# Text passage

Feb 16, 2022 | Team Kalkine
One small-cap Energy stock to Watch for- PSD

 

Pulse Seismic Inc. (TSX: PSD), is a Candian-based seismic data library company that markets, licenses and involves in the acquisition of two-dimensional (2D) and three-dimensional (3D) seismic data for the energy sector in Western Canada.

Key Highlights

  • Improved Credit facility: On December 21, 2021, the company announced that it successfully renewed the credit revolving facility by extending it for additional two years, ending on January 15, 2025. The amount is intact at CAD 25.0 million without altering any of its terms and conditions. One of the noticeable transactions was done in June 2021 when the company repaid its subordinate debt and the remaining amount of the revolver credit was repaid in October 2021. This gives confidence among its lenders regarding the debt repayment activities of the company, which makes further debt contracts easy and negatable and lowers the borrowing costs.
  • Earnings updates: On October 27, 2021, the company announced its financial and operating results for the three months and nine months ended on September 30, 2021, stating the Q3FY21 revenues at CAD 8.8 million as compared to CAD 1.8 million in pcp. This rise in sales further boosted the net earnings to CAD 3.2 million ( CAD 0.06 per share both basic & diluted) vs the net loss of CAD 1.9 million (CAD 0.04 per share both basic &diluted) in pcp. Further, the company declared a special dividend of CAD 0.04 per share along with a regular dividend of CAD 0.0125 per share in Q3FY21. All these major improvements in the financials gave a boost to the investors which were very well articulated in the stock prices, taking it to the highs of CAD 2.6 level.

# Extracted material

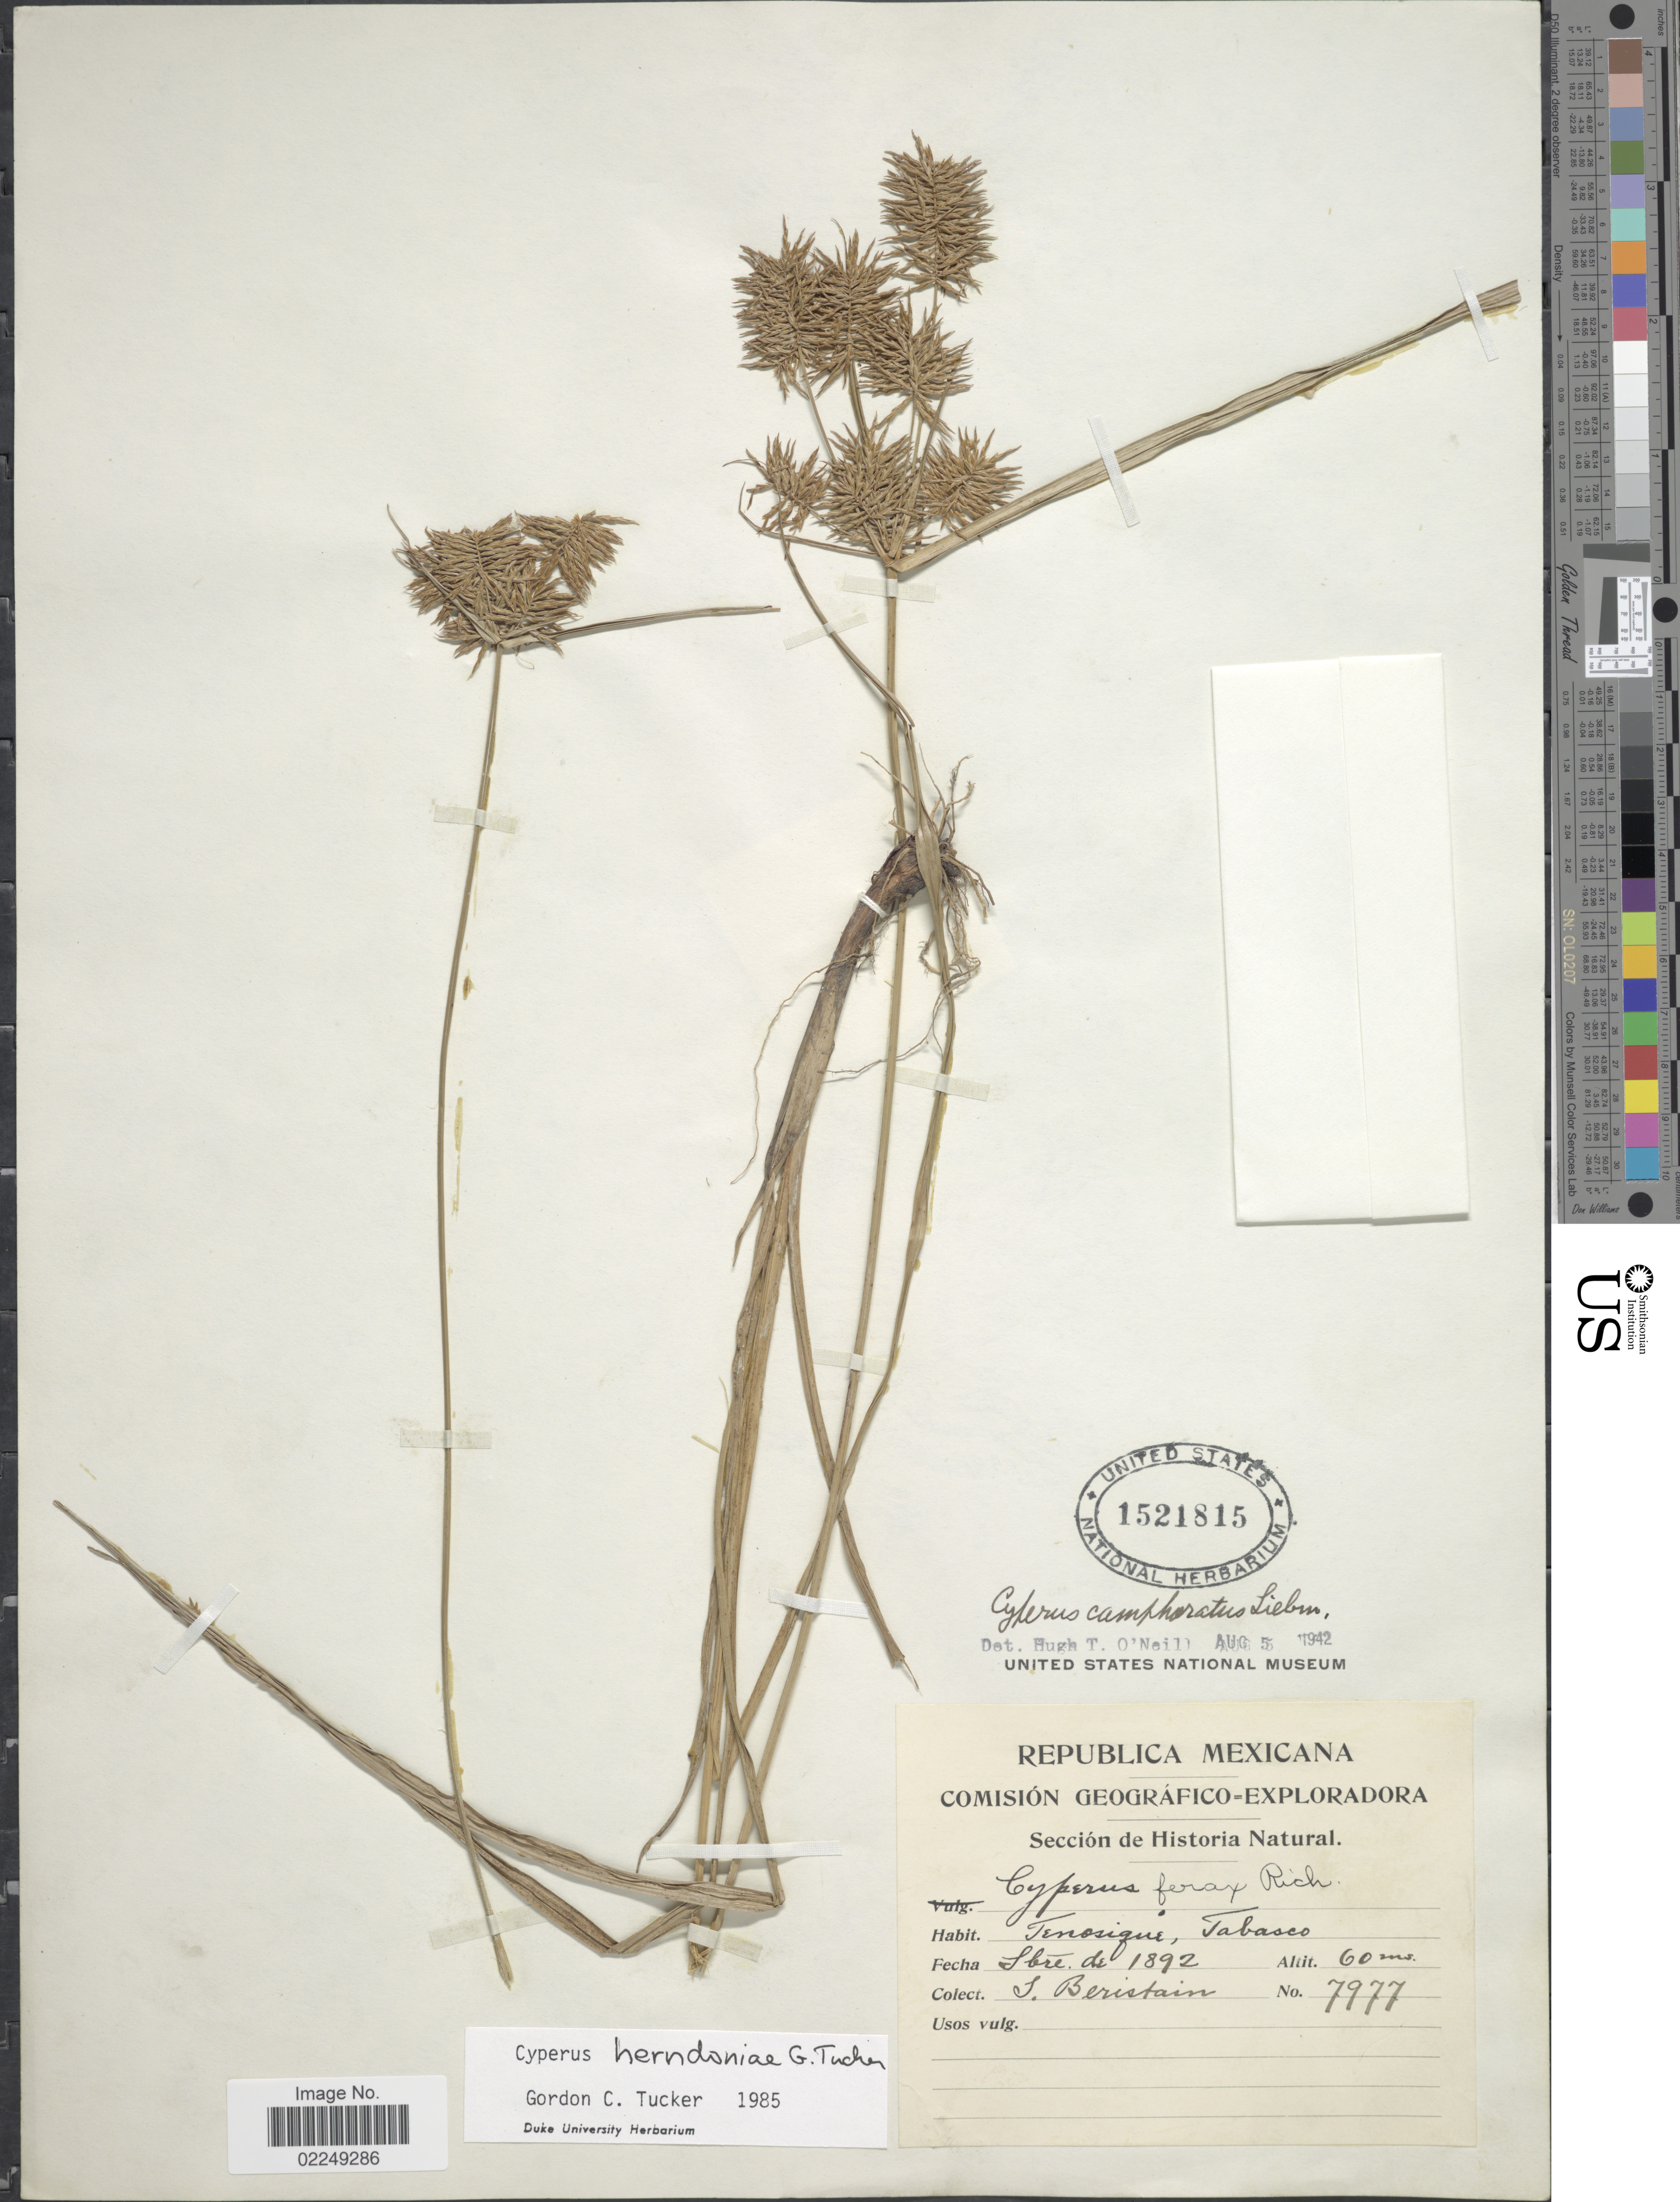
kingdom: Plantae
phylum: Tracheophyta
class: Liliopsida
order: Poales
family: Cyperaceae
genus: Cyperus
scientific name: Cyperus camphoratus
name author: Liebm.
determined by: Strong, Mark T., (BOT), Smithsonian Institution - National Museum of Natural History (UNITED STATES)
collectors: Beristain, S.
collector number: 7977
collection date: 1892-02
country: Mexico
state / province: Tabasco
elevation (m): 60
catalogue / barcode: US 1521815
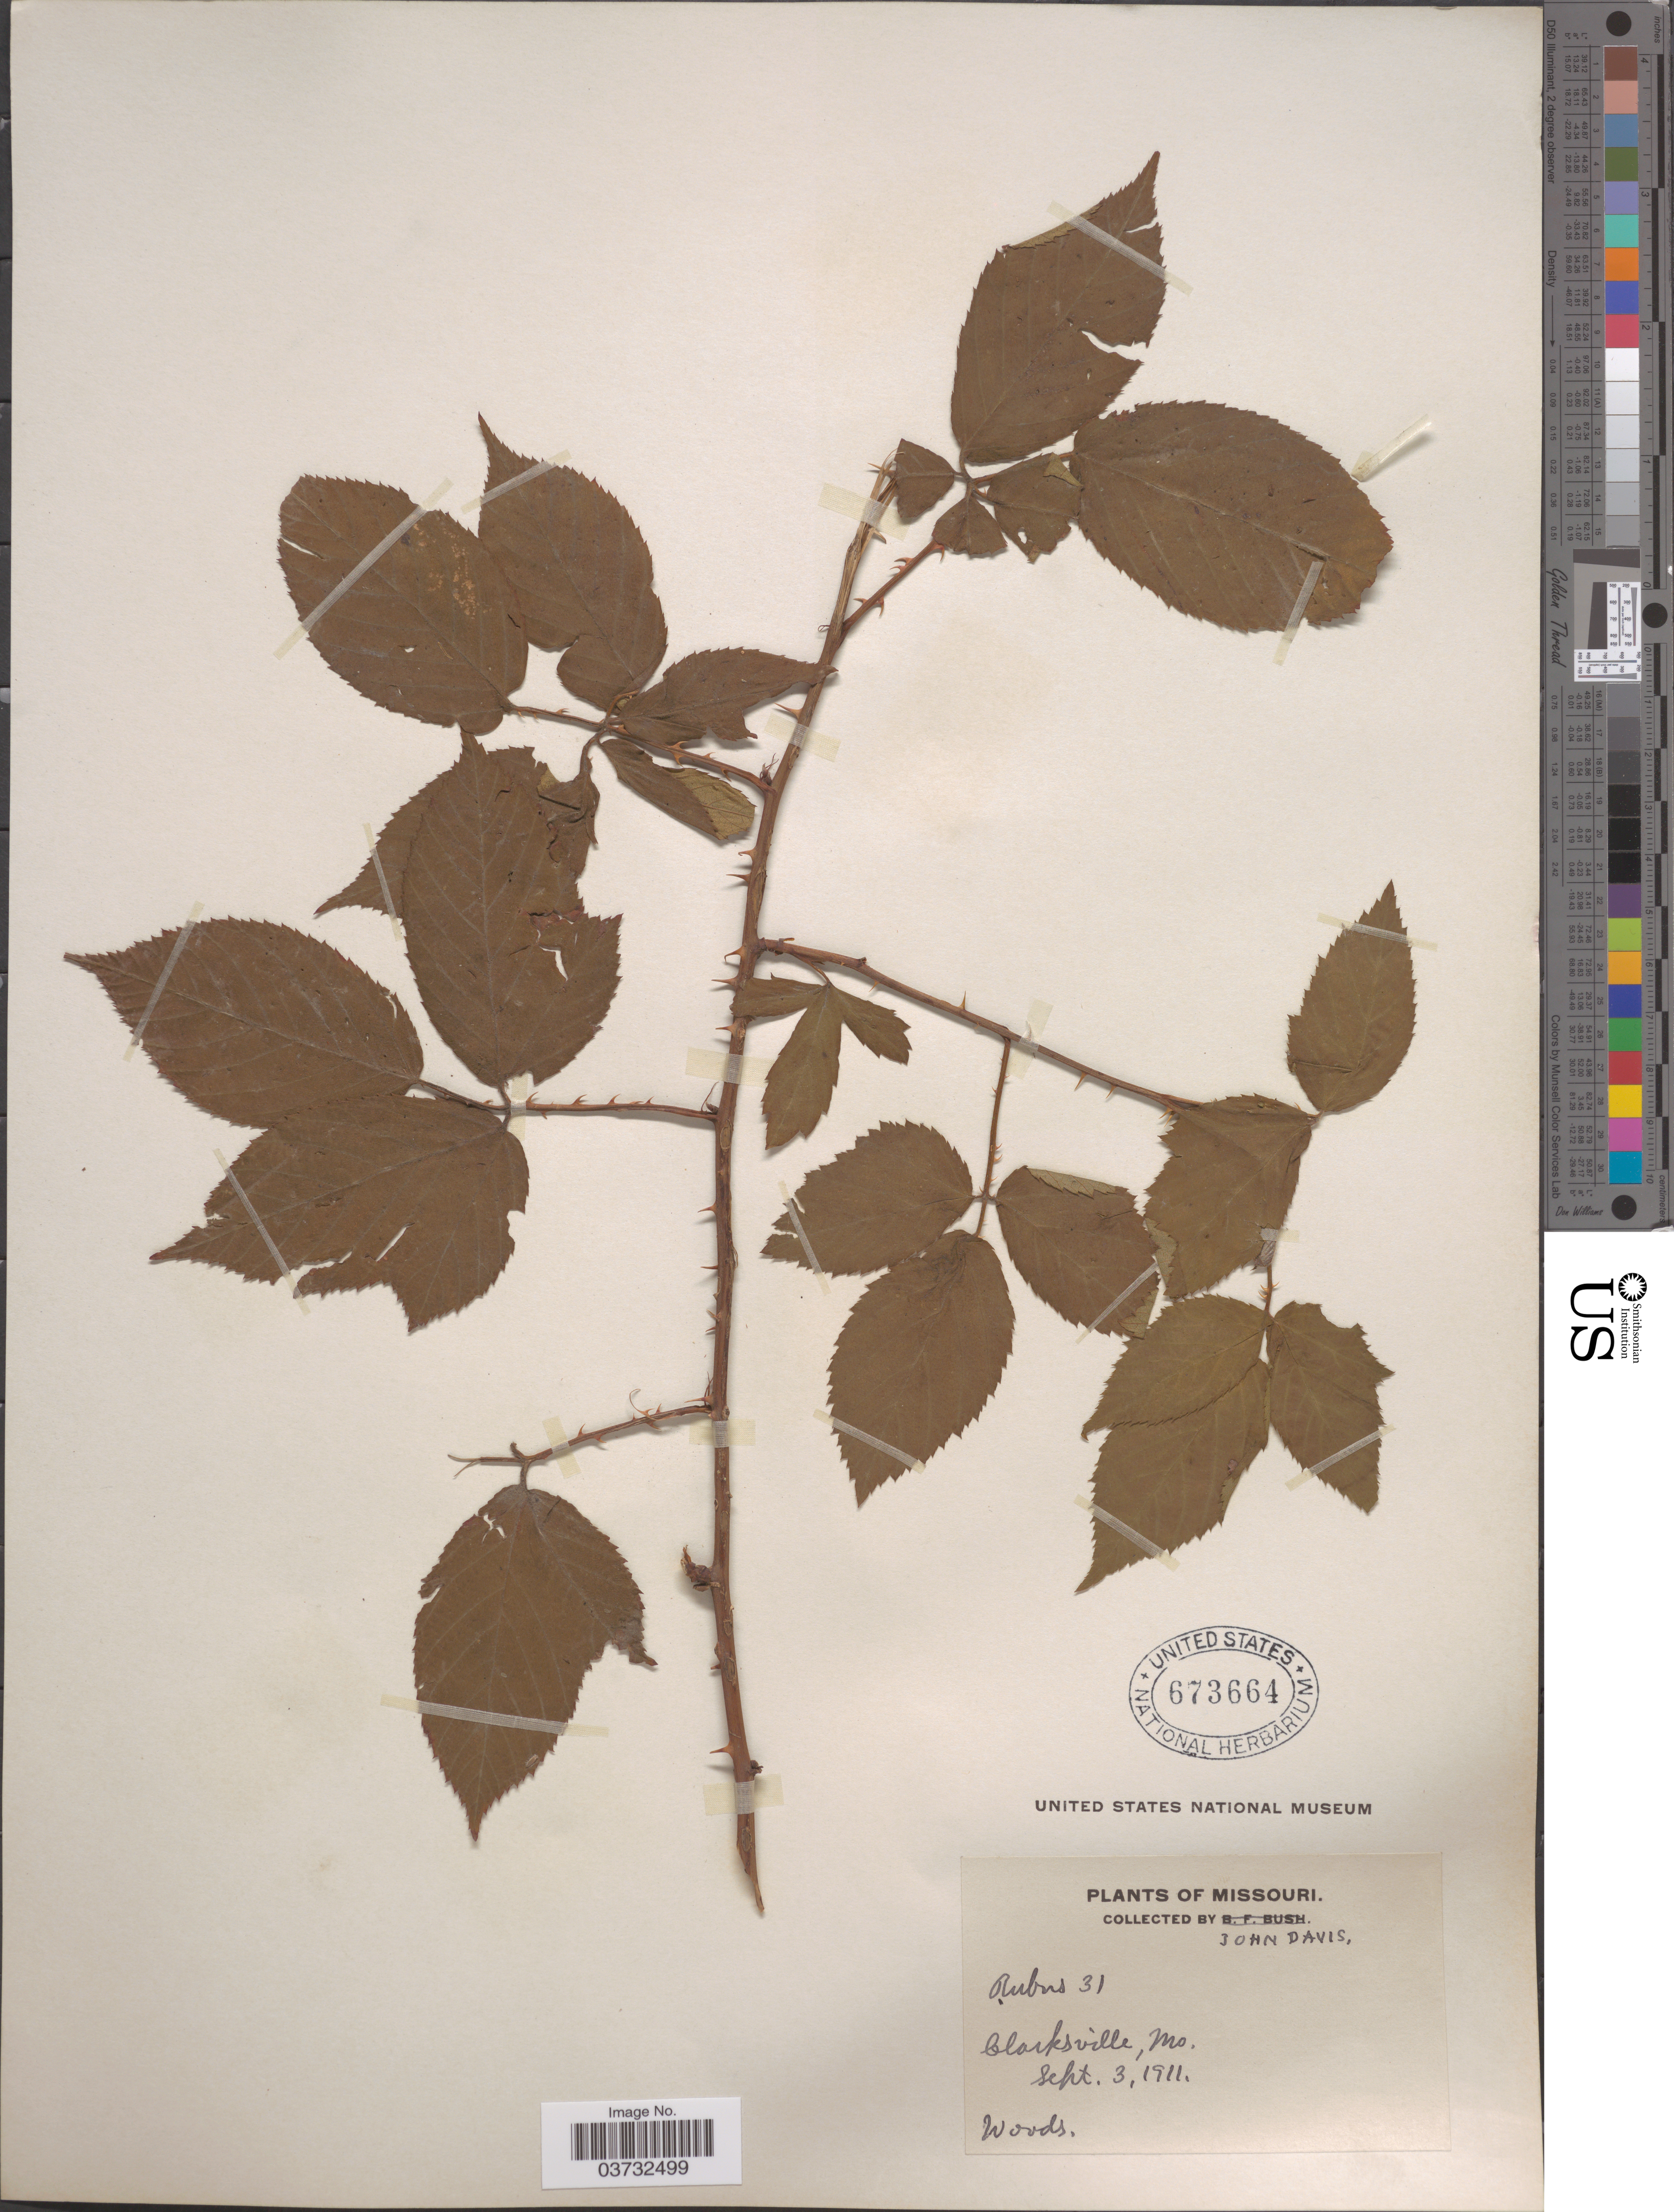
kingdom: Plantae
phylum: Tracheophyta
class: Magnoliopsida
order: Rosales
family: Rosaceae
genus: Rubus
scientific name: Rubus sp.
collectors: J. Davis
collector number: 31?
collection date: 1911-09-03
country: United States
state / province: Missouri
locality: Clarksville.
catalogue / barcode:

# Exercise description
Reproduce word for word the portion of the Pulse Seismic text above that lies between "Pulse Seismic Inc." and "in Western Canada.", inclusive.

# Answer
Pulse Seismic Inc. (TSX: PSD), is a Candian-based seismic data library company that markets, licenses and involves in the acquisition of two-dimensional (2D) and three-dimensional (3D) seismic data for the energy sector in Western Canada.